Items listed in a dataset:
★ ★ ★
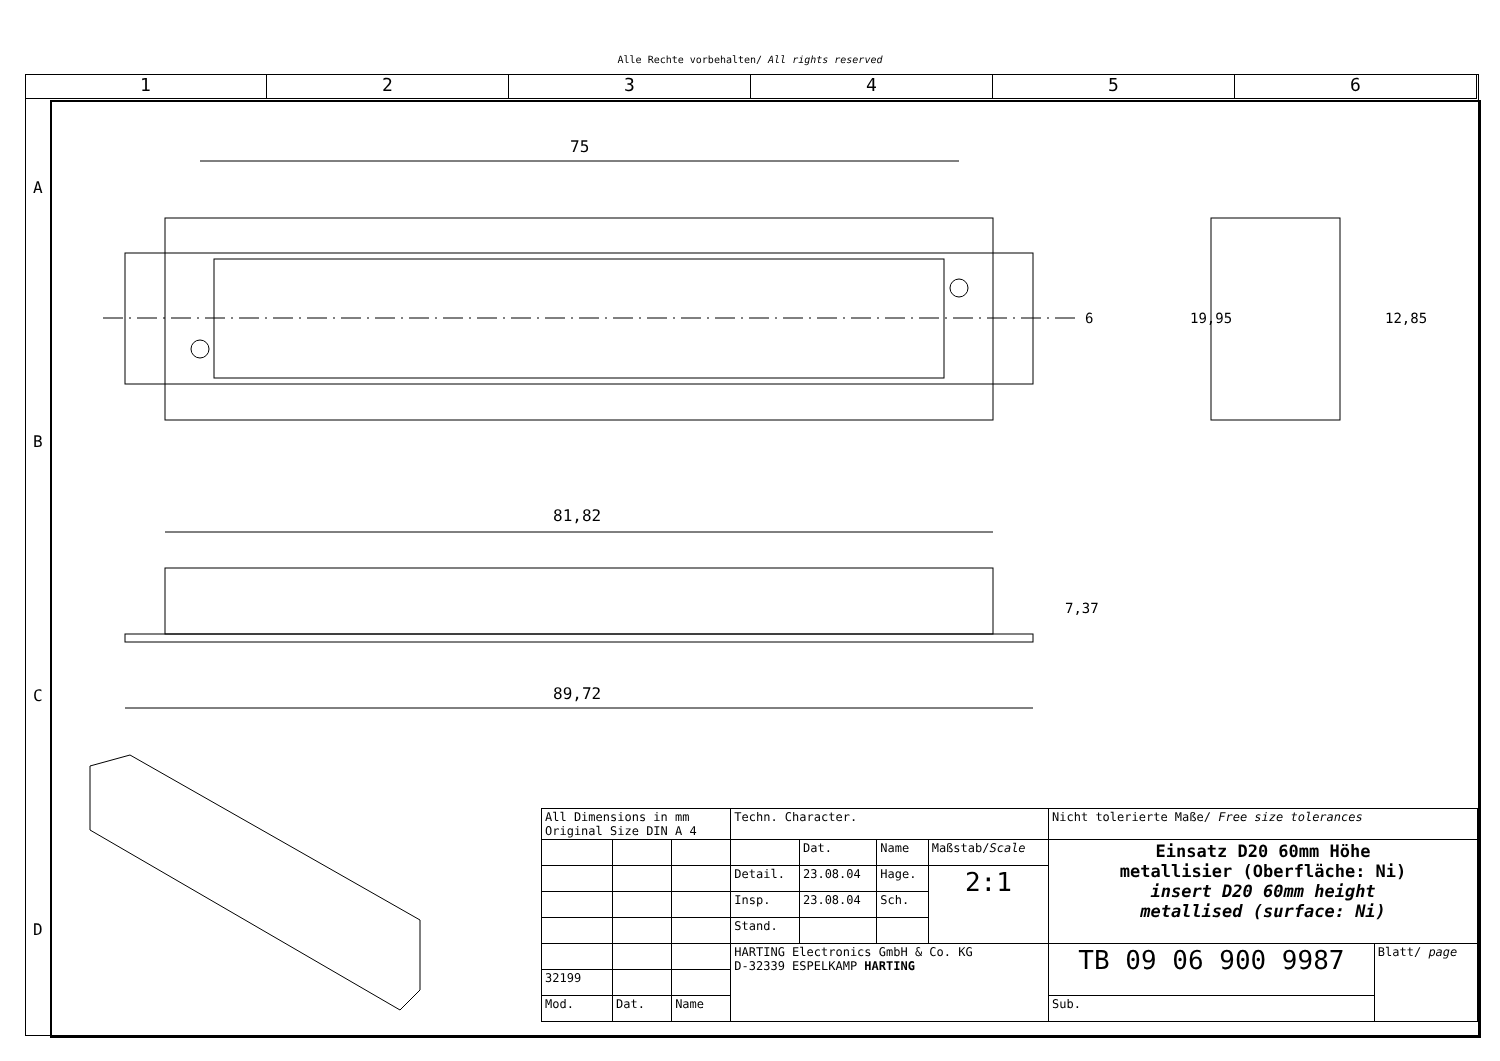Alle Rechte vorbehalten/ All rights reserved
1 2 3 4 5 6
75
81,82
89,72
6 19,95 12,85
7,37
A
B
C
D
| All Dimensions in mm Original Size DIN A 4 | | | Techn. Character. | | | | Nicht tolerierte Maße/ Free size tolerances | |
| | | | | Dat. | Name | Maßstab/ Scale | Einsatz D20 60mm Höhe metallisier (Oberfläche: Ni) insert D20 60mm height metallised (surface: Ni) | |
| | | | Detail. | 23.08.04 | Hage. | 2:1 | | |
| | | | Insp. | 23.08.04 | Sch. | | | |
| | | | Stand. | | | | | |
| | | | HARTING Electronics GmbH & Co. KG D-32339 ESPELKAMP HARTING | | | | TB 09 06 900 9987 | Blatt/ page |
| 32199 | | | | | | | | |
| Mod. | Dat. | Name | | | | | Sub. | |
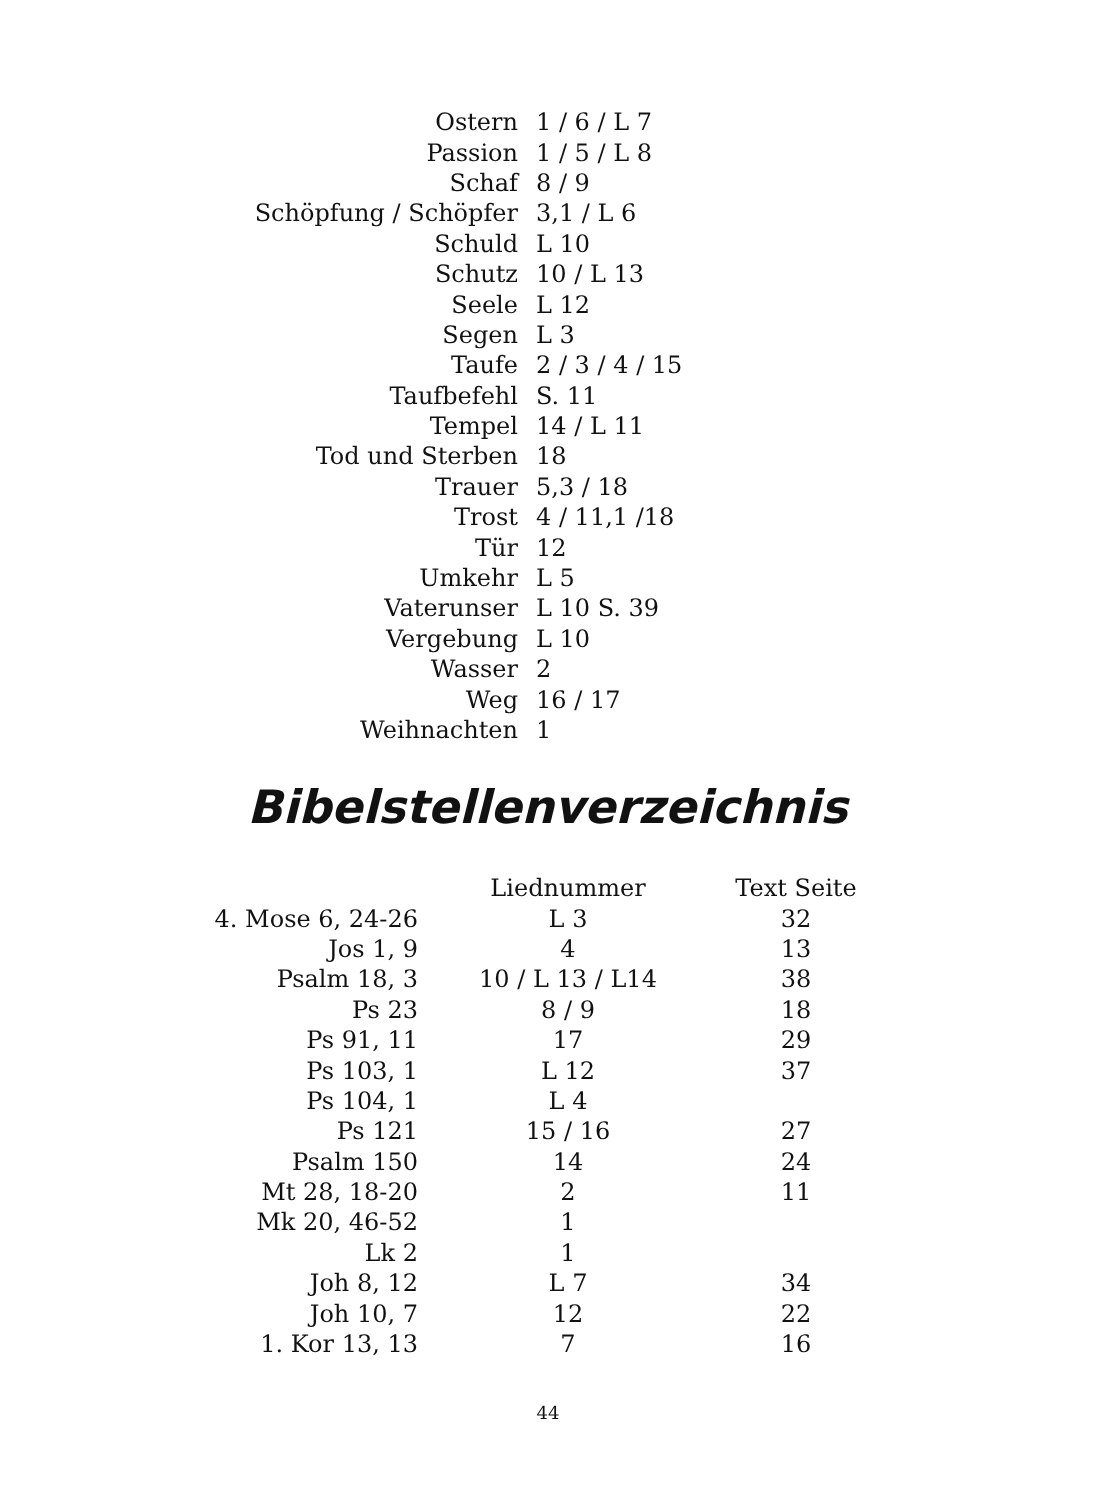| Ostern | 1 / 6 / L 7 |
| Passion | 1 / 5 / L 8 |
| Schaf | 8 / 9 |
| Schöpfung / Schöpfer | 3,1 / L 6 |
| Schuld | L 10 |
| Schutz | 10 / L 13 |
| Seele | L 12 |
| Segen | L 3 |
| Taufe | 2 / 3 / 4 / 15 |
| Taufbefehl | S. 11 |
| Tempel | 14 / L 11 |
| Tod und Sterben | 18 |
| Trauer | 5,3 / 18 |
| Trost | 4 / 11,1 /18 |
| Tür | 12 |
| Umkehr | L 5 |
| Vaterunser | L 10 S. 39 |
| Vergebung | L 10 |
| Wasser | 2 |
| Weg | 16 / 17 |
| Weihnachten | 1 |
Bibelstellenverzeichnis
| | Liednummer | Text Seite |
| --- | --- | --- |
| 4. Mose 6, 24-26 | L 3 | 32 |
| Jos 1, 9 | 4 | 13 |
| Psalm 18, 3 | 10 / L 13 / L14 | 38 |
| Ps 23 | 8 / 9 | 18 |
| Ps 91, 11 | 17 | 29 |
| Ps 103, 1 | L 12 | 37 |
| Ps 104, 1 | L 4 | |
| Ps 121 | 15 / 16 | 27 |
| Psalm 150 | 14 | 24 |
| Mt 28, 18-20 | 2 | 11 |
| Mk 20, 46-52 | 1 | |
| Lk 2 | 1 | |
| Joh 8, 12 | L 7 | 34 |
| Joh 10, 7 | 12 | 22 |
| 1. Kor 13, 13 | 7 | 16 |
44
★ ★ ★
• _Exercise_
Each line from the one containing "Text Seite |" through the end of the entries, both included, is to be returned exactly, with no other lines.

• _Exercise response_
| | Liednummer | Text Seite |
| --- | --- | --- |
| 4. Mose 6, 24-26 | L 3 | 32 |
| Jos 1, 9 | 4 | 13 |
| Psalm 18, 3 | 10 / L 13 / L14 | 38 |
| Ps 23 | 8 / 9 | 18 |
| Ps 91, 11 | 17 | 29 |
| Ps 103, 1 | L 12 | 37 |
| Ps 104, 1 | L 4 | |
| Ps 121 | 15 / 16 | 27 |
| Psalm 150 | 14 | 24 |
| Mt 28, 18-20 | 2 | 11 |
| Mk 20, 46-52 | 1 | |
| Lk 2 | 1 | |
| Joh 8, 12 | L 7 | 34 |
| Joh 10, 7 | 12 | 22 |
| 1. Kor 13, 13 | 7 | 16 |
44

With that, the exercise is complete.